Чем больше говорила управляющая гаремом, тем яснее становилось девушке, что помогать ей вернуться домой госпожа не собирается. Конечно, она могла бы возразить, что у них во дворце ее могли бы осмотреть точно так же, как осмотрели по прибытии в гарем, и убедиться, что она все еще невинна. Могла она и сообщить, что до своего прибытия в столицу Османского государства сама сбежала из дома, и если бы она вернулась, никто бы и не узнал, что она побывала в султанском гареме. Однако был ли в этом какой-то смысл? Полагать, что управляющая гаремом ответит что-то вроде "тогда другое дело", и уже вечером отправит ее на пристань ждать коробля было так же глупо, как надеяться, что солнце завтра встанет с другой стороны.
От подобного осознания сердце Катажины будто начало пропускать удары. Время замедлилось, в ушах на секунду зашумело, и она еле заметно пошатнулась, глядя на златовласую султаншу перед собой опустевшим в миг взглядом. Неужто такова ее судьба? Неужто ей больше никогда не суждено увидеть свою матушку, поцеловать сестру и брата? Неужто она навсегда останется в этой каменной тюрьме, запертая в самом сердце Османского мира?

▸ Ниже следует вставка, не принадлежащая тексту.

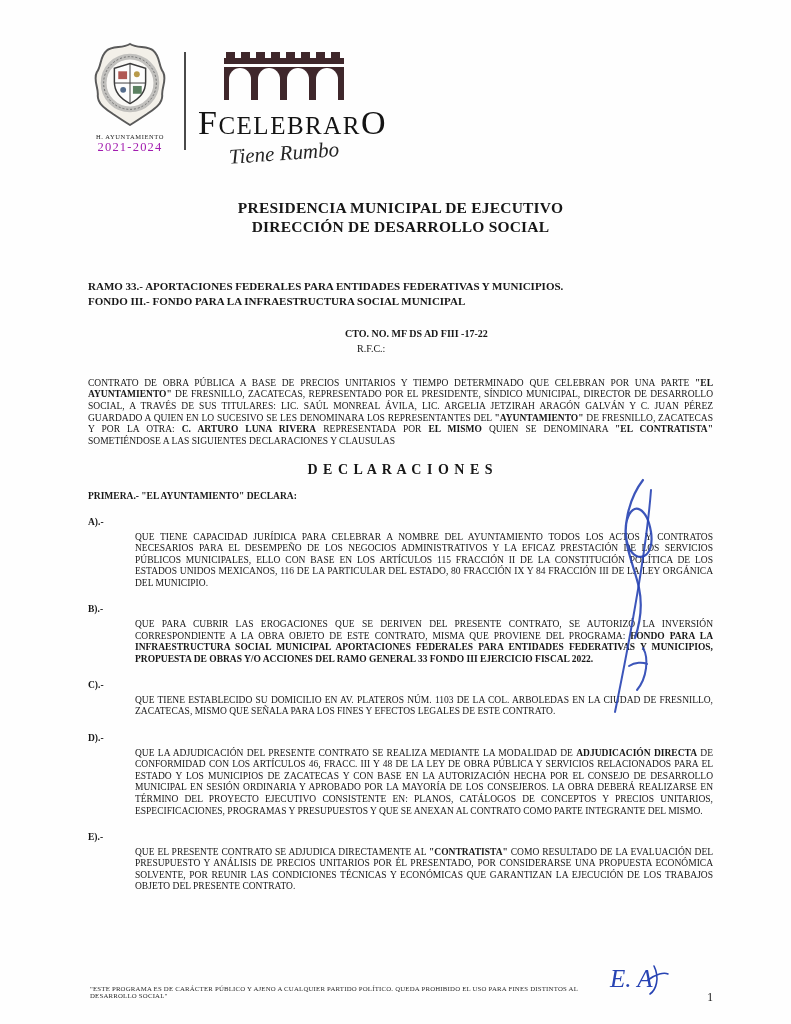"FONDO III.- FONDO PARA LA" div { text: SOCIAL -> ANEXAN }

Атийе Султан будто прочитала ее мысли, отвечая вслух на вопросы, которые Катажина задала лишь в своей голове. Она говорила, что в этом дворце каждая выбирает, какой ей быть, будто давая утопающей принцессе надежду на спасение. Значило ли это, что при должном старании и ей суждено обрести здесь свое влияние и счастье? Значило ли это, что даже будучи рабыней она все еще может надеяться на счастливый конец?
- Что же мне делать? - тихим, охрипшим от подступившего к горлу комка и бесчесленного числа пролитых ранее слез голосом спросила Севда, постаравшись задать свой вопрос на турецком. Она быстро смекнула: первое, что ей нужно - научиться разгоравивать на языке тех, в чей дом она попала, пусть и против своей воли. Никто не станет возиться с неразумной девкой, которая не может даже выразить своих мыслей. А мыслей у нее было много, не зря ведь все детство провела она с учителями и сиделками, что читали ей книги.
- Как мне стать такой же, как вы? -
Она понимала, что вопрос этот может прозвучать грубовато, но ее слабые познания не позволяли ей сформулировать фразу иначе. Мельком увидев в зеркале по правую сторону от султанши свое отражение, Катажина заметила, что плечи ее опустились, глаза подернула безжизненная пелена, а кожа была такой бледной, что казалось, крови в ее теле нет и в помине. Неужели глядя на все это управляющая гаремом и правда верит, что у этой девочки, больше похожей на выброшенную на берег рыбу, есть шансы на какое-то положение и влияение?
Одернув себя, польская принцесса вновь выпрямилась и чуть вскинула подбородок, левой рукой незаметно ущипнув себя за ляшку сквозь платье. Если бы у нее была возможность отвернуться, она бы пощипала себя за щеки, чтобы придать своему лицу здоровый вид, но управляющая гаремом смотрела на нее слишком внимательно, потому приходилось довольствоваться тем, что есть.
Катажина понимала: управляющая гаремом не зря рассказала ей все это. За время своего нахождения в гареме не слышала она, чтобы кто-то из рабыть удостаивался аудиенции с ней для простого разговора по душам, потому понимала, что златовласая султанша что-то увидела в молодой принцессе, и кажется готова поддержать ее, как когда-то поддержала ее саму Сафие Султан. Полячка не знала, было ли дело в ее внешности, или их общих корнях, или возможно виной всему стал ее отчаянный шаг, заинтересовавший госпожу, но упустить такую возможность принцесса не могла.